Last night, I noticed a green spot in the lower right corner of my television screen. It’s only noticable when something red is in that area. I have stereo speakers adjacent to the TV and I know speakers have magnets and I vaguely remember that magnets can affect video screens so I’m guessing this is the problem.
My question is how do magnets cause this? I only have a vague idea how television screens work - isn’t there something about photons being shot at the backside of the screen in three different wave lengths? Do the magnets only affect the red wave length? Do magnets affect the new flat screen TVs which I assume work in a different method?

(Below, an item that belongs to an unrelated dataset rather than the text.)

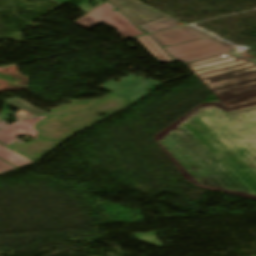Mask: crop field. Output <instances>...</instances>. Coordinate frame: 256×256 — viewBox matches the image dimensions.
<instances>
[{"label":"crop field","instance_id":"1","mask_svg":"<svg viewBox=\"0 0 256 256\" xmlns=\"http://www.w3.org/2000/svg\"><path fill=\"white\" fill-rule=\"evenodd\" d=\"M186 65L227 108L256 101V64L224 54Z\"/></svg>","mask_w":256,"mask_h":256},{"label":"crop field","instance_id":"2","mask_svg":"<svg viewBox=\"0 0 256 256\" xmlns=\"http://www.w3.org/2000/svg\"><path fill=\"white\" fill-rule=\"evenodd\" d=\"M9 104L15 106L19 109V112L14 114L7 110ZM7 112L13 114L16 116L15 120H18L14 124L8 125L5 120L7 117ZM40 115H47L44 112L38 110L37 108L33 107L32 105L26 103L25 101L21 99H15L12 98L10 100L6 101V105L3 110V114L1 116L0 120V141L4 144L8 145L14 141L23 143V141L17 139L16 137L26 134L30 135L34 139L37 138L36 135L39 133L33 129L36 122L40 121L42 118L46 116H40ZM34 116H40L35 118H29ZM29 118V119H26ZM0 158L3 160L21 168L23 166H26L31 161L25 159L24 157L4 148L0 145Z\"/></svg>","mask_w":256,"mask_h":256},{"label":"crop field","instance_id":"3","mask_svg":"<svg viewBox=\"0 0 256 256\" xmlns=\"http://www.w3.org/2000/svg\"><path fill=\"white\" fill-rule=\"evenodd\" d=\"M235 47L215 41L214 37L190 42L186 44L176 45L172 47H165L164 49L175 59L178 61H181L183 63L208 58L224 53H230L232 55H235L237 57H244L254 63H256V57L244 53V54H238L233 52V49Z\"/></svg>","mask_w":256,"mask_h":256},{"label":"crop field","instance_id":"4","mask_svg":"<svg viewBox=\"0 0 256 256\" xmlns=\"http://www.w3.org/2000/svg\"><path fill=\"white\" fill-rule=\"evenodd\" d=\"M113 8L114 7L107 2L84 17L76 20L74 23L88 29L100 23H105L119 31L123 38L143 34L141 30L133 26L119 11L113 12Z\"/></svg>","mask_w":256,"mask_h":256},{"label":"crop field","instance_id":"5","mask_svg":"<svg viewBox=\"0 0 256 256\" xmlns=\"http://www.w3.org/2000/svg\"><path fill=\"white\" fill-rule=\"evenodd\" d=\"M134 24L141 27L151 22L167 17V15L137 1V0H110Z\"/></svg>","mask_w":256,"mask_h":256},{"label":"crop field","instance_id":"6","mask_svg":"<svg viewBox=\"0 0 256 256\" xmlns=\"http://www.w3.org/2000/svg\"><path fill=\"white\" fill-rule=\"evenodd\" d=\"M152 36L157 40V42L162 47L172 46L176 44L186 43V42L210 37L209 35L191 26L152 34Z\"/></svg>","mask_w":256,"mask_h":256},{"label":"crop field","instance_id":"7","mask_svg":"<svg viewBox=\"0 0 256 256\" xmlns=\"http://www.w3.org/2000/svg\"><path fill=\"white\" fill-rule=\"evenodd\" d=\"M137 39L159 60L160 63L169 64L175 62L149 35Z\"/></svg>","mask_w":256,"mask_h":256},{"label":"crop field","instance_id":"8","mask_svg":"<svg viewBox=\"0 0 256 256\" xmlns=\"http://www.w3.org/2000/svg\"><path fill=\"white\" fill-rule=\"evenodd\" d=\"M177 23H179L176 19H173L171 17H167L165 19L159 20L157 22L151 23L149 25L141 27V29L151 33L167 28L176 27Z\"/></svg>","mask_w":256,"mask_h":256},{"label":"crop field","instance_id":"9","mask_svg":"<svg viewBox=\"0 0 256 256\" xmlns=\"http://www.w3.org/2000/svg\"><path fill=\"white\" fill-rule=\"evenodd\" d=\"M15 169L14 167L0 161V174Z\"/></svg>","mask_w":256,"mask_h":256},{"label":"crop field","instance_id":"10","mask_svg":"<svg viewBox=\"0 0 256 256\" xmlns=\"http://www.w3.org/2000/svg\"><path fill=\"white\" fill-rule=\"evenodd\" d=\"M56 1H58V2H60V3H62V4H64V3H66V2H68V1H70V0H56Z\"/></svg>","mask_w":256,"mask_h":256}]
</instances>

What’s happened is the screen’s shadow mask has become magnetized.
(The shadowmask is a perforated grid that seperates the red, blue, and green phospors.)
It should eventually degauss on its own, if your TV doesn’t have a built-in degaussing feature.
This link will fill in the blanks: (In fact I see I’m spreading bad info above-- the screen doesn’t separate red, green, and blue-- it separates groups of red, green, and blue phosphors. Sorry!)
Depending on the polarity of the affected area’s magnetic field, the electron stream is pulled off its intended target. Say the green channel is always the bottom pixel of each group of three, and the stream is being forced down, so that even if the colour guns are aiming for the red or blue, they hit the green.
I had a Zenith TV with a big green spot on one side and a big red spot on the other. It got worse over time, not better. Add in a blurry image, and I got a new Samsung, with component jacks for a very nice picture when watching DVDs.
Larry Mudd, cool, thank you for the link! That’s exactly what I wanted to know. (wow, that site also has a great explanation of how a VCR tape works which I’ve always wondered about).
Not photons. Electrons. The electron beam excites the phosphors in the screen, and the phosphors glow in response.
All my tvs once had a green spot in the same location. Since it was on all of them, I figured it must be the cable tv companies doing.